I tweet at @KatrakMalcolm


Amazon, which has been characterized as a panopticon, has deployed surveillance technologies to algorithmically manage its workforce, produce heat maps to identify places with a high probability of union organizing, and, ultimately, create a Taylorist division of labour. Amazon’s digital Taylorism has resulted in countervailing efforts by labour in various forms, especially collective organizing. Labour resistance against Amazon has been visible not only in the traditional workplace through a spate of protests, mobilization campaigns, and unionization efforts both in the U.S. and Canada but also in online spaces of work, resulting in broader coalitions being formed across geographies.

In the U.S., these efforts have been characterized by the presence of organizations such as the Amazon Labour Union (ALU), a worker-led project unaffiliated with established unions, and worker centers such as the Warehouse Worker Resource Center and Awood Center, whereas established unions such as RWDSU have not witnessed the same kind of success. After the monumental success of the ALU, outlets questioned whether tackling Amazon requires labour to be necessarily ‘disorganized’. On the other hand, a few years later, the ALU approach which seemed like the crest of a wave has suddenly become a “war of attrition”, with funding issues and structural cleavages.

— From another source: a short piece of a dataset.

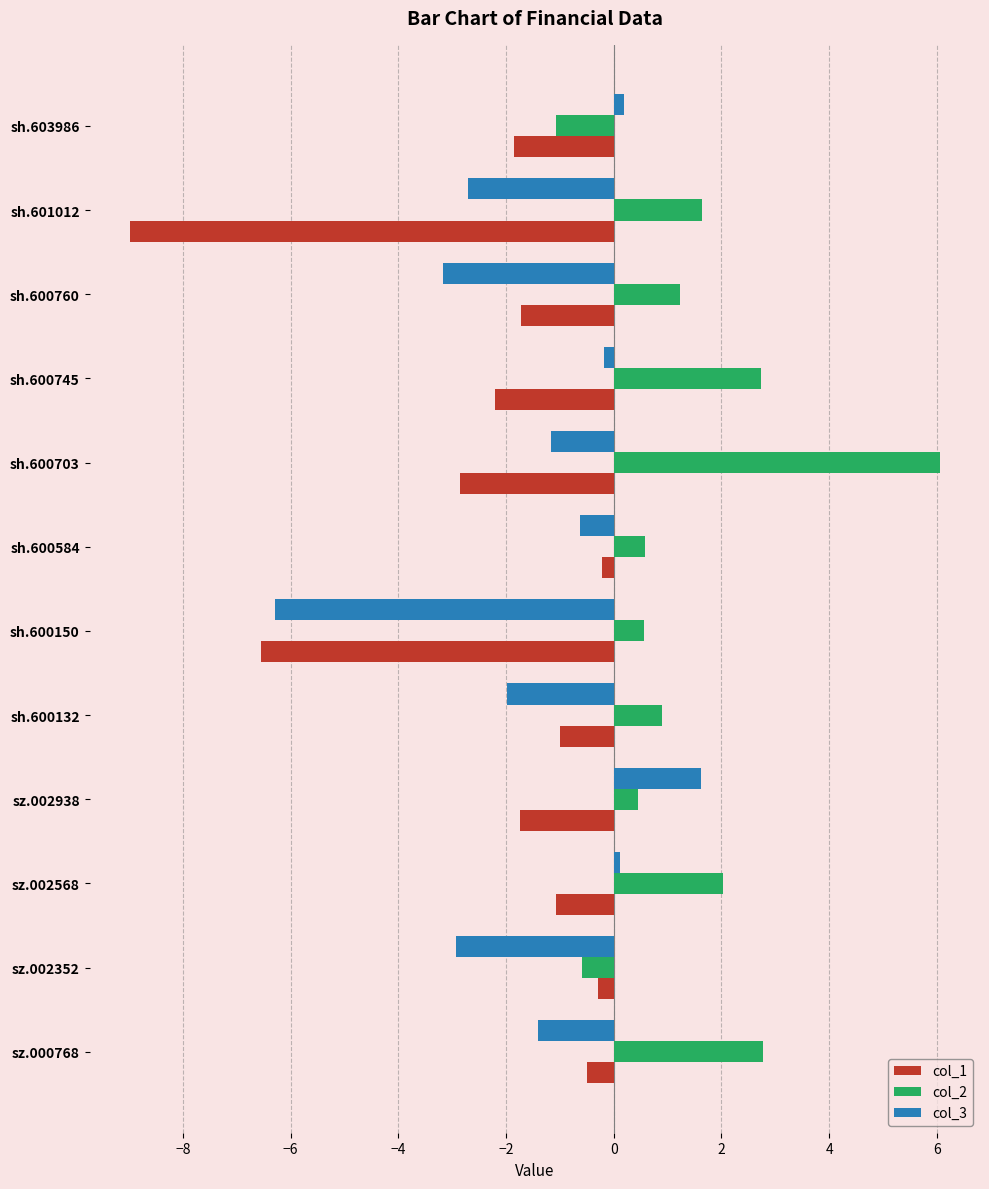

Rank the series by their average value, from highest to lowest.

col_2, col_3, col_1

Unlike the U.S., established unions, such as Teamsters and the Confédération des syndicats nationaux (CSN), have been at the forefront of organizing Amazon warehouse workers across different provinces in Canada, although these efforts have only enjoyed limited successes. Notably, the CSN has adopted a coalitional approach with the Immigrant Worker Centre (IWC-CTI) resulting in the formation of the ’Amazon Worker Committee’ that regularly updates workers on activities inside Amazon’s fulfillment centers. While the CSN refrained from impeding the workers’ organizing activities inside the fulfillment centers, it was not until the Montreal Amazon Workers Union (MAWU) sought engagement with the CSN that the established union took up the mantle.

The approaches taken in the U.S. and Canada may not have necessarily resulted in tangible outcomes for Amazon’s warehouse workers, but differences in organizing approaches do indicate a profound shift in collective organizing for Amazon’s warehouse workers. In the U.S., the Staten Island victory by the ALU and successes by the worker centers may have led to a decline in confidence in established unions. Moreover, rank-and-file organizations such as the Amazonians United have categorically expressed their contempt for the top-down and often hesitant approach of established unions. Nonetheless, established unions have indicated through their structure and power that even after successive losses, a strong challenge could be mounted against Amazon. For independent unions such as the ALU, it is critical to have self-sufficiency, which in turn requires contributions from the workers themselves. The lack of funding and internal disagreements faced by the ALU are a testament to the problems posed by the independent organizing model.

In this context, this research, firstly, aims to examine, through case studies focusing on the ALU, MAWU-CSN/IWC-CTI, and the Teamsters' efforts in Ontario and Alberta, when and why would workers aim to form coalitions, and whether forming coalitions with alt-labour movements may be helpful for collective organizing of warehouse workers. Secondly, building upon these case studies, the PhD addresses the pressing need for labour law reform by considering a range of policy proposals including, but not limited to, multi-employer bargaining and sectoral bargaining solutions, extension mechanisms, certification process, minority representation, and stringent ULP penalties. Moreover, the case studies could also help in gauging the responses of independent and established unions to have coalitions with different organizations in other sectors, creating the possibility of different sites of contestation.